An Arizona prosecutor candidate who has pledged to target charter schools for allegedly failing to educate their students and unjustly enriching their owners previously helped lead an expensive law school that lost its accreditation after it failed to prepare students for careers in law.
Julie Gunnigle, candidate for Maricopa County Attorney, which is the third-largest prosecutor office in the U.S., has long been a vocal critic of corruption in charter schools, arguing the schools often fail their students or even close “overnight” and abandon their students, and has vowed to prosecute leaders of charter schools engaged in corruption. However, according to documents obtained by the Daily Caller News Foundation, Gunnigle previously served as Dean of Students at Arizona Summit Law School, which itself was forced to closed and lost its accreditation after failing to prepare students to pass the bar exam.
For instance, in 2018, Gunnigle stated that charter schools need oversight, accountability and transparency regarding their financial spending, especially if they fail to successfully educate kids, during an Arizona legislature debate, lambasting the CEOs of charter schools for raking in profits despite poor educational performance.
However, Gunnigle herself helped oversee a law school that at one time was charging more than $40,000 in tuition, despite bar passage rates well below other universities in the state such as Arizona State University (ASU) and the University of Arizona (UA). In July 2017, the school’s total bar passage rate was roughly 20%, compared to 72% for ASU and 67% for UA.

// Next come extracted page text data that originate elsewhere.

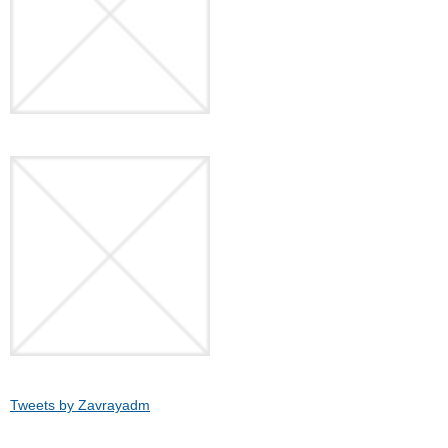
Tweets by Zavrayadm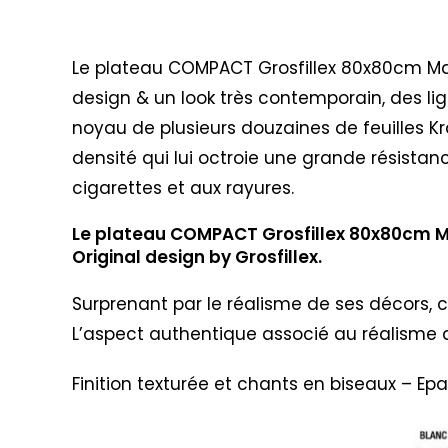
Description
Le plateau COMPACT Grosfillex 80x80cm Marbr
design & un look très contemporain, des li
noyau de plusieurs douzaines de feuilles Kr
densité qui lui octroie une grande résistanc
cigarettes et aux rayures.
Le plateau COMPACT Grosfillex 80x80cm Mar
Original design by Grosfillex.
Surprenant par le réalisme de ses décors, c
L’aspect authentique associé au réalisme d
Finition texturée et chants en biseaux – Ep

In 2016, the passing rate of students taking the bar exam from Arizona Summit Law School, formally known as Phoenix Law School, fell to 24.6%, according to the Arizona Judicial Branch. The school was placed on probation, all while charging more than $40,000 for tuition, because of its failure to prepare students academically in 2017, and then in 2018 was revoked of its law school accreditation by the American Bar Association.
Gunnigle began at Arizona Summit Law school in 2012 as an assistant professor of professional practice, according to court depositions. She was then promoted to Dean of Students and worked at the school until January 2018, though it is unclear for how long and at which time she served as dean.
Despite her previous leadership position at the failed private law school, Gunnigle has been a critic of alternatives to public school, even attending an anti-school choice event and posting images of activists protesting against a possible expansion of vouchers for charter schools.
“Good morning to everyone (except those voting to expand vouchers and defund public schools)!” the post read.
She criticized corruption in charter schools in a Facebook post, sharing an article from the Detroit Free Press about a Detroit charter school that abruptly announced its closing, giving only a week’s notice. The school closed after the Michigan Department of Education had to intervene due to the schools’ low performance rate.
However, Arizona Summit Law School suggested that students transfer after it announced that it would not be offering classes in the 2018 fall semester, the Arizona Republic reported. The announcement was made less than two weeks before students were set to return to campus for the upcoming school year, and the school then closed shortly after.
Violet is not fooled.
Empowerment Scholarship Accounts=sneaky name for vouchers#NoOn305 #ProtectPublicEd @SamuelsforAZ @arizona_sos @allegra_fuller @JessicaWaniEsq @TheBethLewis @DoctorRhetorica @PVEAmembers @ArizonaEA @ElectKristinDP @azredsoxfan65 pic.twitter.com/xahEX6hJnM
— Julie Gunnigle (@JulieGunnigle) November 4, 2018
Gunnigle similarly tweeted an article by the Arizona Republic about one in four Arizona charter schools showing “financial red flags” as their closing loomed due to a lack of poor leadership and oversight. In 2019, Gunnigle went on to say in an interview that she would prosecute school administration who were involved in “public corruption” if she were to be elected.
“This is YOUR money and one in four charter schools do not meet financial health measures and could close within a year,” Gunnigle tweeted. “Lack of transparency hurts everyone (especially our students).”
In 2020, Gunnigle called contracts for charter schools “insider-bidding schemes” in a video interview with Eric Kurland, a former Democratic candidate for the Arizona House of Representatives.
Gunnigle lost the Maricopa County Attorney race in 2020 by 1.5% in a previous attempt for the office, her website stated.
Gunnigle’s campaign did not respond to the DCNF’s request for comment.